Our flock of fifteen Katahdin sheep were purchased from master shepherd Tom Settlemire, who works with Crystal Spring Farm’s Katahdin’s. This breed of sheep is wooless, easy care, naturally tolerant of climatic extremes and known for their superior meat. We will be breeding our sheep to grow our flock, selling their meat to local restaurants, natural food stores, and farmers markets.
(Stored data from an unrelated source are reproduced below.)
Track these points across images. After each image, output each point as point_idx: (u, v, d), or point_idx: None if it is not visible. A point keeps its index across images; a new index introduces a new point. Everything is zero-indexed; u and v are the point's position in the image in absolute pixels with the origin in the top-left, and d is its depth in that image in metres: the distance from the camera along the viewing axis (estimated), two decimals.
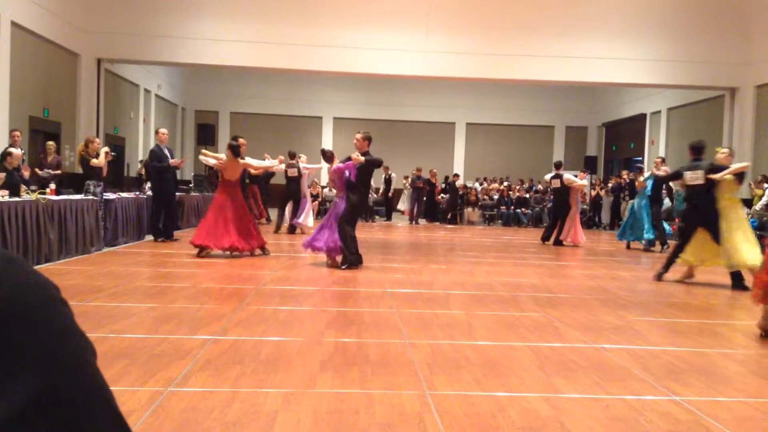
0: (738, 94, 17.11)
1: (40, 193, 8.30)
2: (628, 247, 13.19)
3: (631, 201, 13.80)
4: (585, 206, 19.71)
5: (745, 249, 7.61)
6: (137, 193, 12.25)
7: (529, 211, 20.66)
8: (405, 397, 3.42)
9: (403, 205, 21.97)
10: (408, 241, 14.11)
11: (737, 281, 7.82)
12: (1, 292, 0.52)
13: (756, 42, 16.41)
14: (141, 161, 17.75)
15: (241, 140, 9.93)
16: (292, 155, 14.52)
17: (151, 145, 13.05)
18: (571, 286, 7.90)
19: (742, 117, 16.89)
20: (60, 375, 0.53)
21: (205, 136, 21.92)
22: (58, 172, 11.44)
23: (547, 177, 14.40)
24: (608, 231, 18.41)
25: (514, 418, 3.16)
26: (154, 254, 9.66)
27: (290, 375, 3.75)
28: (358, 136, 8.68)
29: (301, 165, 14.29)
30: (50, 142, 12.13)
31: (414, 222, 20.11)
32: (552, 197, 15.84)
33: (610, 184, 19.83)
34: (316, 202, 18.33)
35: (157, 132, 11.60)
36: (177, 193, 12.35)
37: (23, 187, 8.46)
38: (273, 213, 17.20)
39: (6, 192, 7.71)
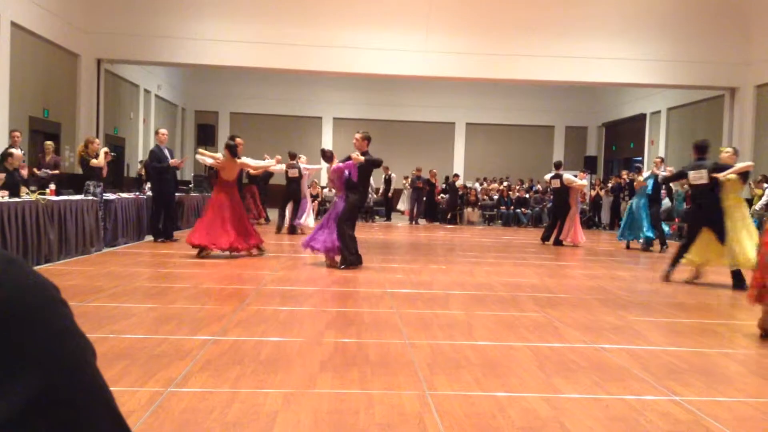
0: (738, 94, 17.11)
1: (39, 194, 8.30)
2: (628, 247, 13.18)
3: (630, 201, 13.80)
4: (585, 206, 19.71)
5: (750, 248, 7.61)
6: (137, 193, 12.25)
7: (528, 211, 20.66)
8: (405, 397, 3.42)
9: (402, 205, 21.96)
10: (408, 242, 14.11)
11: (738, 281, 7.82)
12: (0, 292, 0.52)
13: (756, 42, 16.42)
14: (141, 162, 17.75)
15: (238, 140, 9.93)
16: (293, 156, 14.52)
17: (151, 145, 13.05)
18: (570, 286, 7.90)
19: (742, 117, 16.89)
20: (60, 375, 0.53)
21: (205, 136, 21.93)
22: (56, 172, 11.40)
23: (547, 177, 14.40)
24: (608, 231, 18.41)
25: (514, 418, 3.16)
26: (154, 255, 9.66)
27: (290, 375, 3.75)
28: (358, 135, 8.69)
29: (302, 166, 14.30)
30: (48, 142, 12.08)
31: (414, 222, 20.11)
32: (552, 197, 15.84)
33: (609, 184, 19.83)
34: (316, 202, 18.33)
35: (156, 132, 11.60)
36: (177, 194, 12.35)
37: (23, 188, 8.47)
38: (272, 213, 17.20)
39: (6, 192, 7.71)
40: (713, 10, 16.70)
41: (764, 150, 16.07)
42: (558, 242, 13.44)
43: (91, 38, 15.42)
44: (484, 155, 26.14)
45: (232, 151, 9.46)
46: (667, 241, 13.29)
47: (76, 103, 15.26)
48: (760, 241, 5.42)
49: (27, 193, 8.25)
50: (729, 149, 8.48)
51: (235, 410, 3.13)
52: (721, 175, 7.93)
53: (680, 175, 9.16)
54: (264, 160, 12.26)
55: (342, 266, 8.48)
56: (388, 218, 21.25)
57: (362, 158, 8.45)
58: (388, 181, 21.15)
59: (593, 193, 20.36)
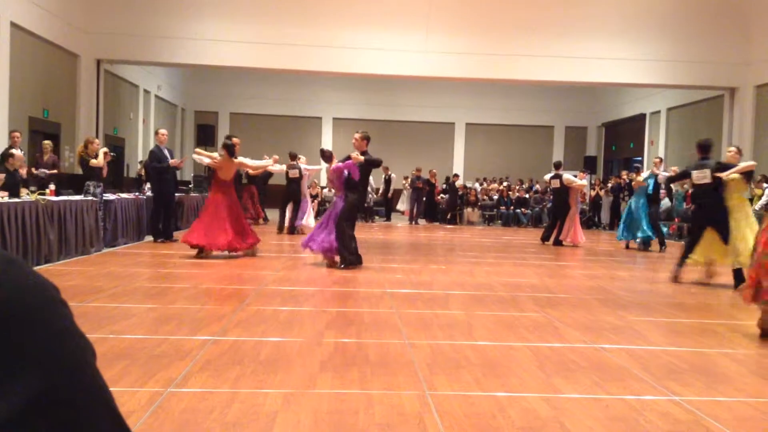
0: (738, 94, 17.11)
1: (39, 194, 8.30)
2: (628, 247, 13.19)
3: (629, 200, 13.80)
4: (584, 206, 19.71)
5: None
6: (137, 193, 12.25)
7: (528, 211, 20.66)
8: (405, 397, 3.42)
9: (402, 205, 21.96)
10: (408, 242, 14.11)
11: (739, 281, 7.81)
12: (0, 293, 0.52)
13: (756, 42, 16.42)
14: (141, 162, 17.75)
15: (235, 139, 9.92)
16: (293, 156, 14.53)
17: (151, 145, 13.05)
18: (570, 286, 7.90)
19: (742, 117, 16.90)
20: (60, 376, 0.53)
21: (205, 136, 21.92)
22: (54, 171, 11.37)
23: (547, 177, 14.40)
24: (608, 231, 18.41)
25: (513, 419, 3.16)
26: (154, 255, 9.66)
27: (290, 375, 3.75)
28: (357, 135, 8.69)
29: (302, 166, 14.31)
30: (46, 141, 12.02)
31: (414, 222, 20.11)
32: (551, 197, 15.84)
33: (609, 184, 19.84)
34: (315, 201, 18.33)
35: (156, 133, 11.60)
36: (177, 194, 12.35)
37: (23, 188, 8.46)
38: (272, 213, 17.20)
39: (6, 193, 7.71)
40: (713, 10, 16.70)
41: (764, 150, 16.07)
42: (558, 242, 13.44)
43: (90, 38, 15.42)
44: (483, 155, 26.14)
45: (230, 150, 9.44)
46: (666, 241, 13.30)
47: (75, 103, 15.27)
48: (756, 239, 5.41)
49: (27, 194, 8.25)
50: (732, 148, 8.47)
51: (234, 410, 3.13)
52: (724, 175, 7.92)
53: (684, 175, 9.13)
54: (263, 160, 12.26)
55: (342, 266, 8.48)
56: (388, 218, 21.25)
57: (362, 158, 8.45)
58: (387, 182, 21.15)
59: (593, 193, 20.36)
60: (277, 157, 12.18)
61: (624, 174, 18.88)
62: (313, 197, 17.57)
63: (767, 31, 16.18)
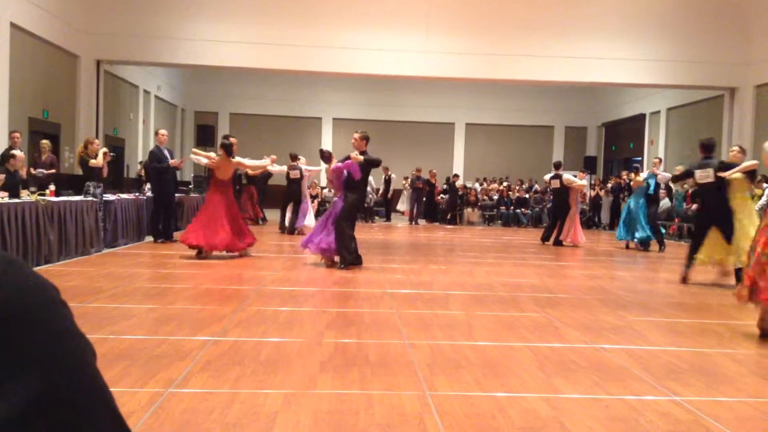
0: (738, 94, 17.11)
1: (39, 195, 8.30)
2: (627, 246, 13.19)
3: (628, 200, 13.81)
4: (584, 206, 19.72)
5: None
6: (137, 194, 12.24)
7: (528, 211, 20.67)
8: (405, 397, 3.42)
9: (402, 205, 21.97)
10: (408, 242, 14.11)
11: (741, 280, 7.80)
12: (0, 293, 0.52)
13: (756, 42, 16.42)
14: (141, 162, 17.76)
15: (232, 139, 9.92)
16: (294, 157, 14.55)
17: (151, 146, 13.06)
18: (570, 286, 7.90)
19: (742, 117, 16.90)
20: (60, 376, 0.53)
21: (205, 137, 21.93)
22: (53, 171, 11.34)
23: (547, 177, 14.40)
24: (608, 231, 18.41)
25: (514, 419, 3.16)
26: (154, 255, 9.66)
27: (290, 376, 3.75)
28: (356, 135, 8.71)
29: (303, 167, 14.33)
30: (44, 141, 11.91)
31: (414, 222, 20.12)
32: (551, 197, 15.84)
33: (609, 185, 19.84)
34: (315, 202, 18.34)
35: (156, 133, 11.60)
36: (176, 194, 12.35)
37: (23, 189, 8.47)
38: (271, 214, 17.21)
39: (6, 193, 7.71)
40: (713, 10, 16.70)
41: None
42: (558, 242, 13.44)
43: (90, 39, 15.42)
44: (483, 155, 26.15)
45: (228, 150, 9.43)
46: (665, 241, 13.31)
47: (75, 104, 15.27)
48: (754, 240, 5.39)
49: (27, 195, 8.25)
50: (735, 148, 8.47)
51: (235, 411, 3.13)
52: (726, 174, 7.91)
53: (687, 174, 9.11)
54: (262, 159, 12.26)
55: (341, 266, 8.48)
56: (388, 219, 21.25)
57: (361, 158, 8.45)
58: (387, 182, 21.15)
59: (593, 193, 20.37)
60: (274, 157, 12.19)
61: (624, 174, 18.88)
62: (313, 197, 17.57)
63: (767, 31, 16.18)
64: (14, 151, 9.45)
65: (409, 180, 20.92)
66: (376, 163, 8.70)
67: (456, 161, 25.96)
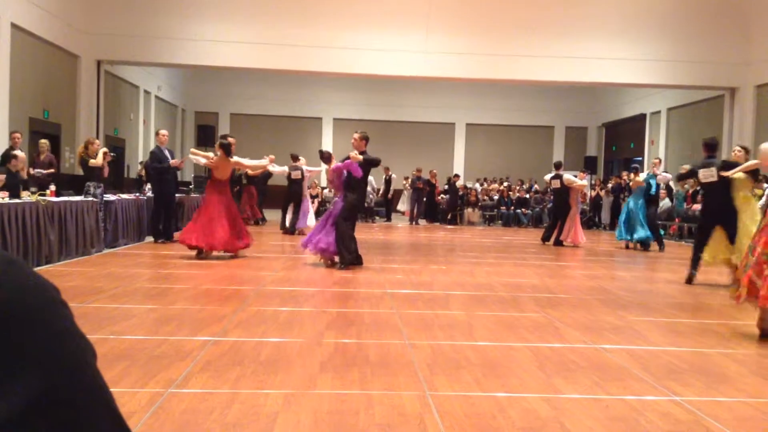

According to Katahdin Hair Sheep International, the development of the breed began in the late 1950's with the importation of a small number of haired sheep from the Caribbean by Michael Piel of Maine. The Piel Farm had several thousand sheep at the time and Piel felt that "progress in selection for traits important to the production of meat would be greatly enhanced by the elimination of wool as a major factor for selection." His goal was to combine the hair coat, prolificacy, and hardiness of the Virgin Island sheep with the meat conformation and rate of growth of wool breeds. He began to experiment with crosses between the hair sheep and various British breeds, especially Suffolk. After almost 20 years of crossing the resulting hybrids "in every conceivable combination" and selecting the individuals with the desired combination of traits, Piel eventually collected a flock of ewes he called KATAHDINS, named after Mt. Katahdin in Maine. During the mid 1970's the Wiltshire Horn, a shedding breed from England, was incorporated into the flock to add size and improve carcass quality.